For laminar flow over an isothermal flat plate, the local Nusselt number (Nux) is proportional to what power of the local Reynolds number (Rex), for fluids with a Prandtl number greater than or equal to 0.6?

For laminar flow over a flat plate, what is the relationship between the average convection coefficient from the leading edge to a point x, h_bar(x), and the local convection coefficient at that same point, hx(x)?

For turbulent flow over a flat plate with Reynolds numbers up to 10^8, the local friction coefficient, Cf,x, is empirically correlated with what power of the local Reynolds number, Rex?

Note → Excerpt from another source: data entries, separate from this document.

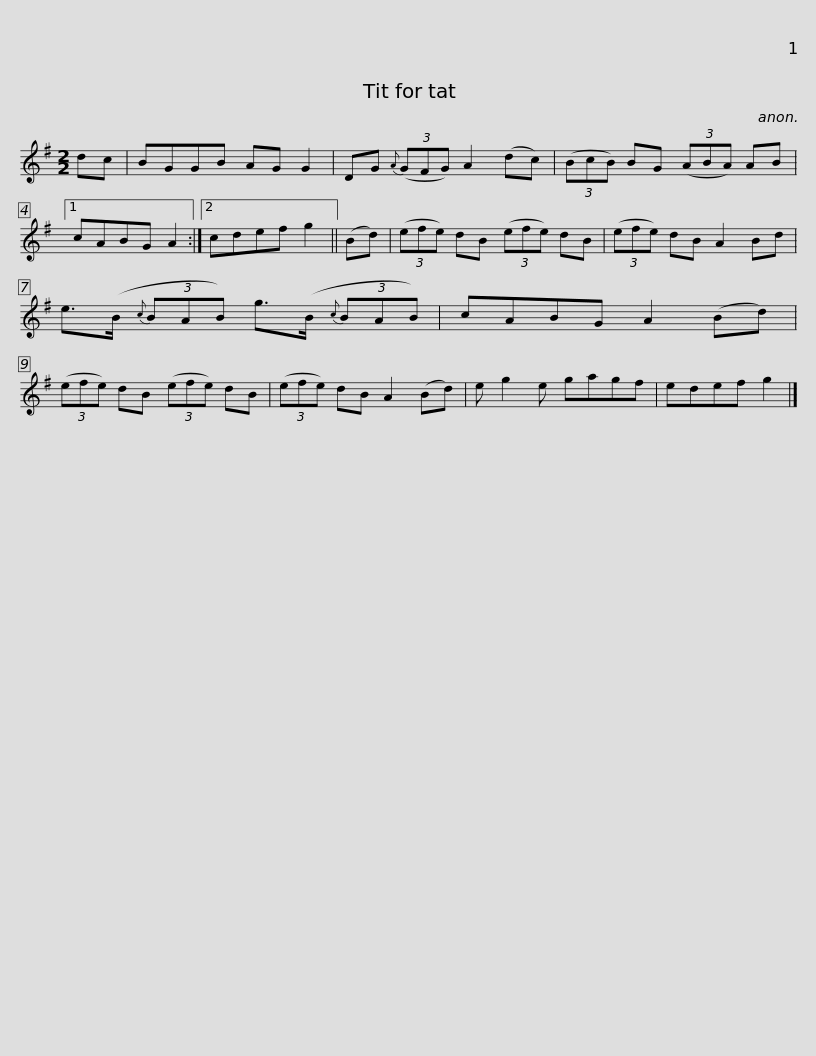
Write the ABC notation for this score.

X:1
L:1/8
M:2/2
I:linebreak $
K:G
V:1 treble
V:1
 dc | BGGB AG G2 | DG{A} (3(GFG) A2 (dc) | (3(BcB) BG (3(ABA) AB |1 cABG A2 :|2 %5
 cdef g2 || (Bd) |$ (3(efe) dB (3(efe) dB | (3(efe) dB A2 Bd | e>(B{c} (3BAB) g>(B{c} (3BAB) | %10
 cABG A2 (Bd) |$ (3(efe) dB (3(efe) dB | (3(efe) dB A2 (Bd) | e g2 e gagf | edef g2 |] %15
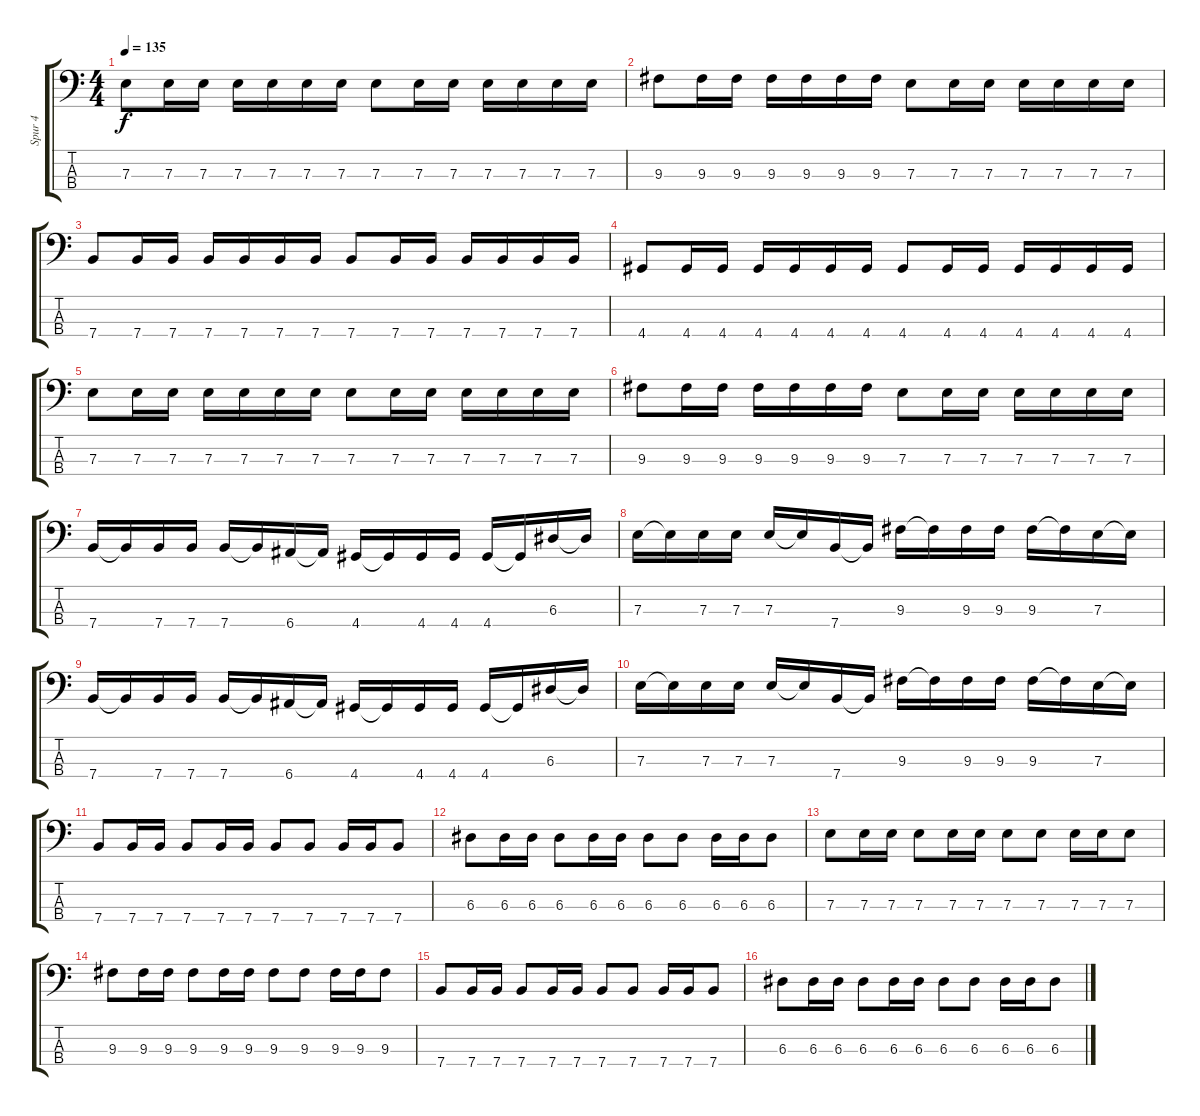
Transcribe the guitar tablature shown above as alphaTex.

\track ("Spur 4" "Spur 4") {instrument electricbasspick}
\staff {score tabs}
\tuning (G2 D2 A1 E1) {hide}
\ts (4 4)
\tempo 135
\clef f4
\ks c
7.3.8{dy f} 7.3.16 7.3.16 7.3.16 7.3.16 7.3.16 7.3.16 7.3.8 7.3.16 7.3.16 7.3.16 7.3.16 7.3.16 7.3.16 |
9.3.8 9.3.16 9.3.16 9.3.16 9.3.16 9.3.16 9.3.16 7.3.8 7.3.16 7.3.16 7.3.16 7.3.16 7.3.16 7.3.16 |
7.4.8 7.4.16 7.4.16 7.4.16 7.4.16 7.4.16 7.4.16 7.4.8 7.4.16 7.4.16 7.4.16 7.4.16 7.4.16 7.4.16 |
4.4.8 4.4.16 4.4.16 4.4.16 4.4.16 4.4.16 4.4.16 4.4.8 4.4.16 4.4.16 4.4.16 4.4.16 4.4.16 4.4.16 |
7.3.8 7.3.16 7.3.16 7.3.16 7.3.16 7.3.16 7.3.16 7.3.8 7.3.16 7.3.16 7.3.16 7.3.16 7.3.16 7.3.16 |
9.3.8 9.3.16 9.3.16 9.3.16 9.3.16 9.3.16 9.3.16 7.3.8 7.3.16 7.3.16 7.3.16 7.3.16 7.3.16 7.3.16 |
7.4.16 7.4{t}.16 7.4.16 7.4.16 7.4.16 7.4{t}.16 6.4.16 6.4{t}.16 4.4.16 4.4{t}.16 4.4.16 4.4.16 4.4.16 4.4{t}.16 6.3.16 6.3{t}.16 |
7.3.16 7.3{t}.16 7.3.16 7.3.16 7.3.16 7.3{t}.16 7.4.16 7.4{t}.16 9.3.16 9.3{t}.16 9.3.16 9.3.16 9.3.16 9.3{t}.16 7.3.16 7.3{t}.16 |
7.4.16 7.4{t}.16 7.4.16 7.4.16 7.4.16 7.4{t}.16 6.4.16 6.4{t}.16 4.4.16 4.4{t}.16 4.4.16 4.4.16 4.4.16 4.4{t}.16 6.3.16 6.3{t}.16 |
7.3.16 7.3{t}.16 7.3.16 7.3.16 7.3.16 7.3{t}.16 7.4.16 7.4{t}.16 9.3.16 9.3{t}.16 9.3.16 9.3.16 9.3.16 9.3{t}.16 7.3.16 7.3{t}.16 |
7.4.8 7.4.16 7.4.16 7.4.8 7.4.16 7.4.16 7.4.8 7.4.8 7.4.16 7.4.16 7.4.8 |
6.3.8 6.3.16 6.3.16 6.3.8 6.3.16 6.3.16 6.3.8 6.3.8 6.3.16 6.3.16 6.3.8 |
7.3.8 7.3.16 7.3.16 7.3.8 7.3.16 7.3.16 7.3.8 7.3.8 7.3.16 7.3.16 7.3.8 |
9.3.8 9.3.16 9.3.16 9.3.8 9.3.16 9.3.16 9.3.8 9.3.8 9.3.16 9.3.16 9.3.8 |
7.4.8 7.4.16 7.4.16 7.4.8 7.4.16 7.4.16 7.4.8 7.4.8 7.4.16 7.4.16 7.4.8 |
6.3.8 6.3.16 6.3.16 6.3.8 6.3.16 6.3.16 6.3.8 6.3.8 6.3.16 6.3.16 6.3.8
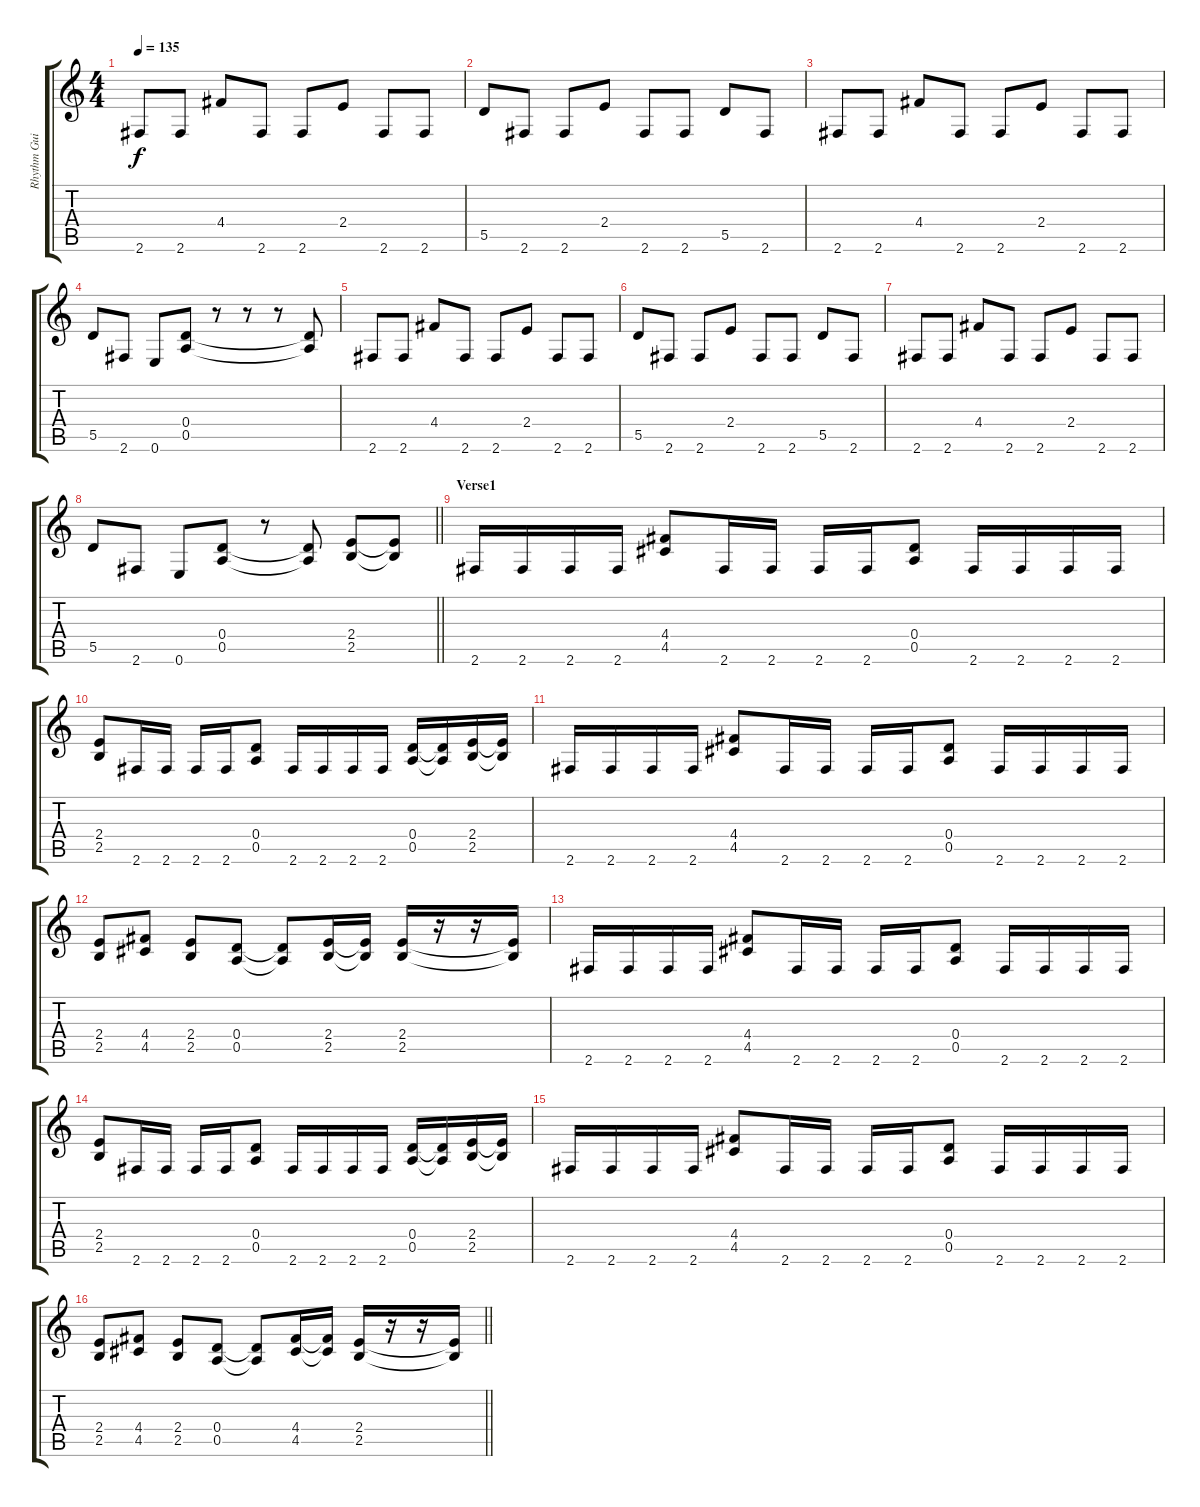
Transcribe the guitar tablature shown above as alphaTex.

\track ("Rhythm Guitar" "Rhythm Gui") {instrument distortionguitar}
\staff {score tabs}
\tuning (E4 B3 G3 D3 A2 E2) {hide}
\ts (4 4)
\tempo 135
\clef g2
\ks c
2.6.8{dy f} 2.6.8 4.4.8 2.6.8 2.6.8 2.4.8 2.6.8 2.6.8 |
5.5.8 2.6.8 2.6.8 2.4.8 2.6.8 2.6.8 5.5.8 2.6.8 |
2.6.8 2.6.8 4.4.8 2.6.8 2.6.8 2.4.8 2.6.8 2.6.8 |
5.5.8 2.6.8 0.6.8 (0.4 0.5).8 r.8 r.8 r.8 (0.4{t} 0.5{t}).8 |
2.6.8 2.6.8 4.4.8 2.6.8 2.6.8 2.4.8 2.6.8 2.6.8 |
5.5.8 2.6.8 2.6.8 2.4.8 2.6.8 2.6.8 5.5.8 2.6.8 |
2.6.8 2.6.8 4.4.8 2.6.8 2.6.8 2.4.8 2.6.8 2.6.8 |
\barLineRight lightlight
5.5.8 2.6.8 0.6.8 (0.4 0.5).8 r.8 (0.4{t} 0.5{t}).8 (2.4 2.5).8 (2.4{t} 2.5{t}).8 |
\section ("" "Verse1")
2.6.16 2.6.16 2.6.16 2.6.16 (4.4 4.5).8 2.6.16 2.6.16 2.6.16 2.6.16 (0.4 0.5).8 2.6.16 2.6.16 2.6.16 2.6.16 |
(2.4 2.5).8 2.6.16 2.6.16 2.6.16 2.6.16 (0.4 0.5).8 2.6.16 2.6.16 2.6.16 2.6.16 (0.4 0.5).16 (0.4{t} 0.5{t}).16 (2.4 2.5).16 (2.4{t} 2.5{t}).16 |
2.6.16 2.6.16 2.6.16 2.6.16 (4.4 4.5).8 2.6.16 2.6.16 2.6.16 2.6.16 (0.4 0.5).8 2.6.16 2.6.16 2.6.16 2.6.16 |
(2.4 2.5).8 (4.4 4.5).8 (2.4 2.5).8 (0.4 0.5).8 (0.4{t} 0.5{t}).8 (2.4 2.5).16 (2.4{t} 2.5{t}).16 (2.4 2.5).16 r.16 r.16 (2.4{t} 2.5{t}).16 |
2.6.16 2.6.16 2.6.16 2.6.16 (4.4 4.5).8 2.6.16 2.6.16 2.6.16 2.6.16 (0.4 0.5).8 2.6.16 2.6.16 2.6.16 2.6.16 |
(2.4 2.5).8 2.6.16 2.6.16 2.6.16 2.6.16 (0.4 0.5).8 2.6.16 2.6.16 2.6.16 2.6.16 (0.4 0.5).16 (0.4{t} 0.5{t}).16 (2.4 2.5).16 (2.4{t} 2.5{t}).16 |
2.6.16 2.6.16 2.6.16 2.6.16 (4.4 4.5).8 2.6.16 2.6.16 2.6.16 2.6.16 (0.4 0.5).8 2.6.16 2.6.16 2.6.16 2.6.16 |
\barLineRight lightlight
(2.4 2.5).8 (4.4 4.5).8 (2.4 2.5).8 (0.4 0.5).8 (0.4{t} 0.5{t}).8 (4.4 4.5).16 (4.4{t} 4.5{t}).16 (2.4 2.5).16 r.16 r.16 (2.4{t} 2.5{t}).16
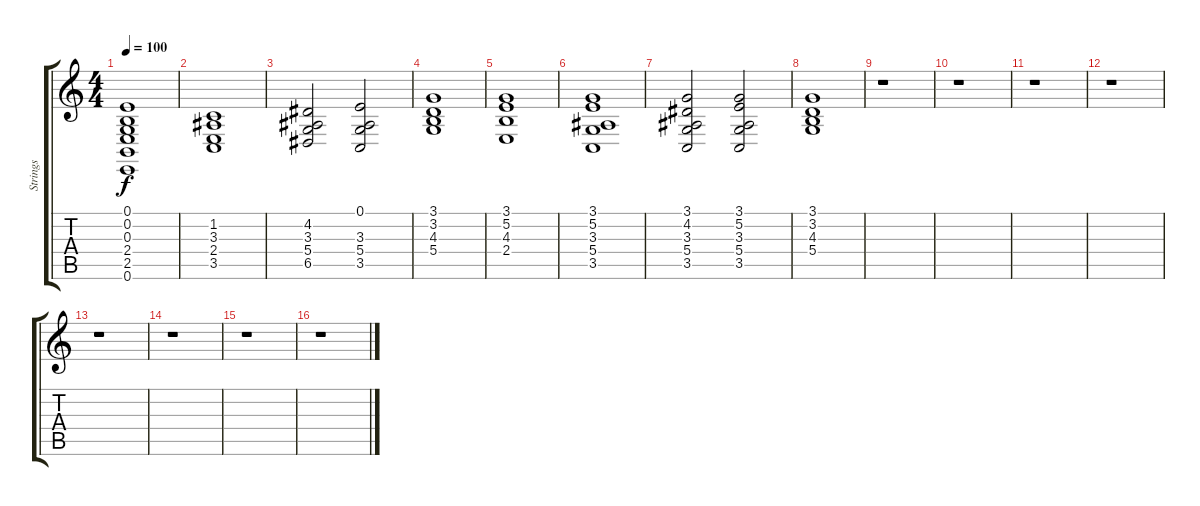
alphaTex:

\track ("Strings" "Strings") {instrument stringensemble1}
\staff {score tabs}
\tuning (E4 B3 G3 D3 A2 E2) {hide}
\ts (4 4)
\tempo 100
\clef g2
\ks c
(0.1 0.2 0.3 2.4 2.5 0.6).1{dy f instrument stringensemble1} |
(1.2 3.3 2.4 3.5).1 |
(4.2 3.3 5.4 6.5).2 (0.1 3.3 5.4 3.5).2 |
(3.1 3.2 4.3 5.4).1 |
(3.1 5.2 4.3 2.4).1 |
(3.1 5.2 3.3 5.4 3.5).1 |
(3.1 4.2 3.3 5.4 3.5).2 (3.1 5.2 3.3 5.4 3.5).2 |
(3.1 3.2 4.3 5.4).1 |
r.1 |
r.1 |
r.1 |
r.1 |
r.1 |
r.1 |
r.1 |
r.1
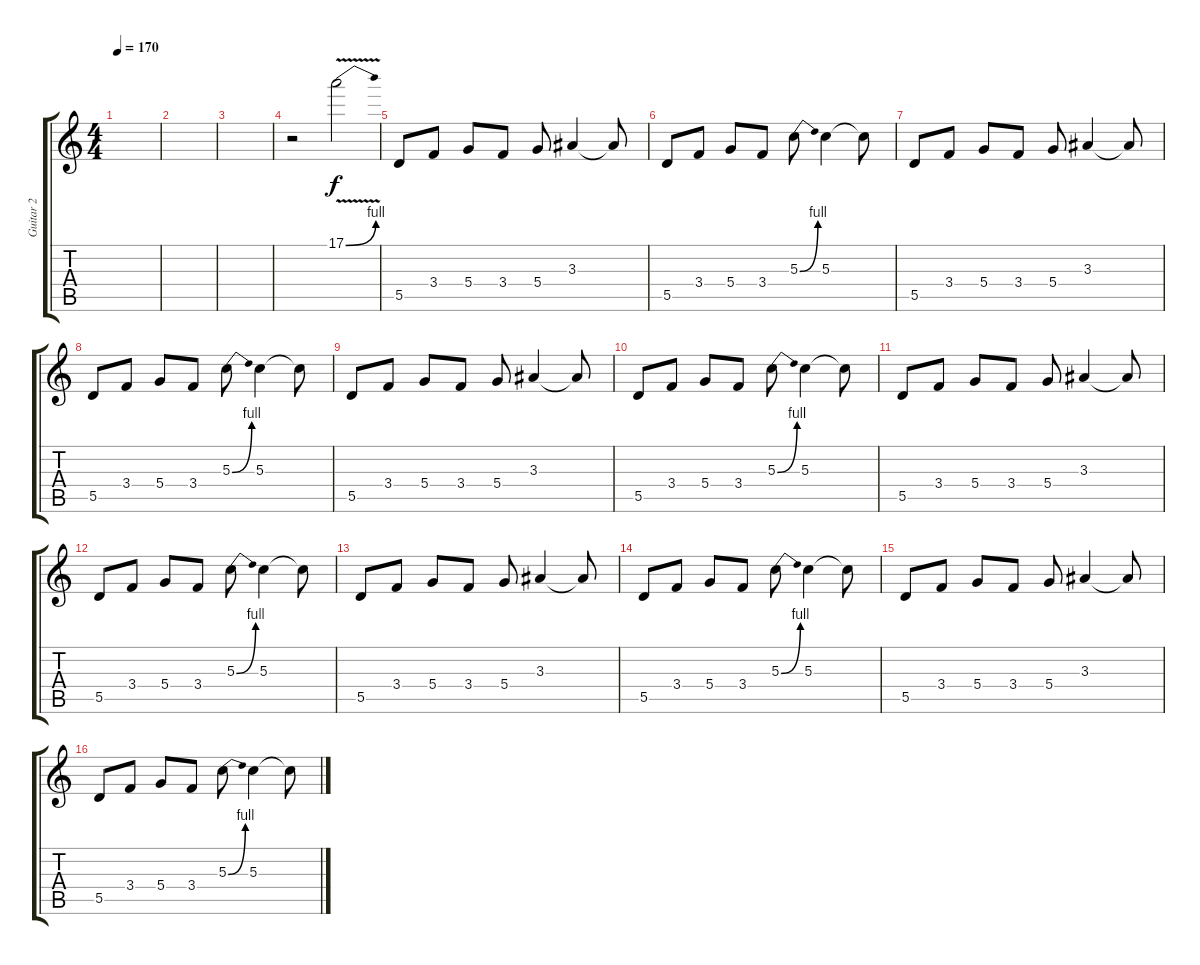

In turbulent flow, how do the thicknesses of the velocity (δ), thermal (δt), and concentration (δc) boundary layers generally compare?

For laminar flow over a flat plate with an unheated starting length ξ, followed by a heated section, how does the local Nusselt number (Nux) at a position x > ξ relate to the Nusselt number for a plate that is heated from the leading edge (Nux|ξ=0)?

For flow over a flat plate under a constant surface heat flux condition, how does the local Nusselt number in the laminar region compare to the case of a constant surface temperature?

Air at a pressure of 6 kN/m^2 and 300°C flows at 10 m/s over a 0.5 m long flat plate maintained at 27°C. The film temperature is 437 K. The kinematic viscosity of air at 437 K and standard atmospheric pressure (1 atm = 101.33 kN/m^2) is 30.84 x 10^-6 m^2/s. What is the kinematic viscosity at the operating pressure of 6 kN/m^2?

Air at 437 K flows at a velocity of 10 m/s over a 0.5 m long flat plate. The kinematic viscosity of the air at the operating conditions is 5.21 x 10^-4 m^2/s. What is the Reynolds number at the trailing edge of the plate?

For laminar flow of air (Prandtl number = 0.687) over a flat plate, if the Reynolds number at the end of the plate is 9597, what is the average Nusselt number for the plate?

A flat plate is heated by five 50-mm-long strip heaters. Air at 400 K (k = 0.0338 W/m·K, Pr = 0.690) flows over the plate at 60 m/s. Transition occurs at xc = 0.22 m. What is the average convection coefficient over the first four heaters (total length 0.2 m), which are entirely within the laminar region? The Reynolds number at the end of the fourth heater (x=0.2 m) is 4.56 x 10^5.

How is the Stanton number (St) defined in terms of the Nusselt number (Nu), Reynolds number (Re), and Prandtl number (Pr)?

The Whitaker correlation for heat transfer from a sphere, NuD = 2 + (0.4ReD^1/2 + 0.06ReD^2/3)Pr^0.4 (μ/μs)^1/4, includes a specific term to account for what physical effect?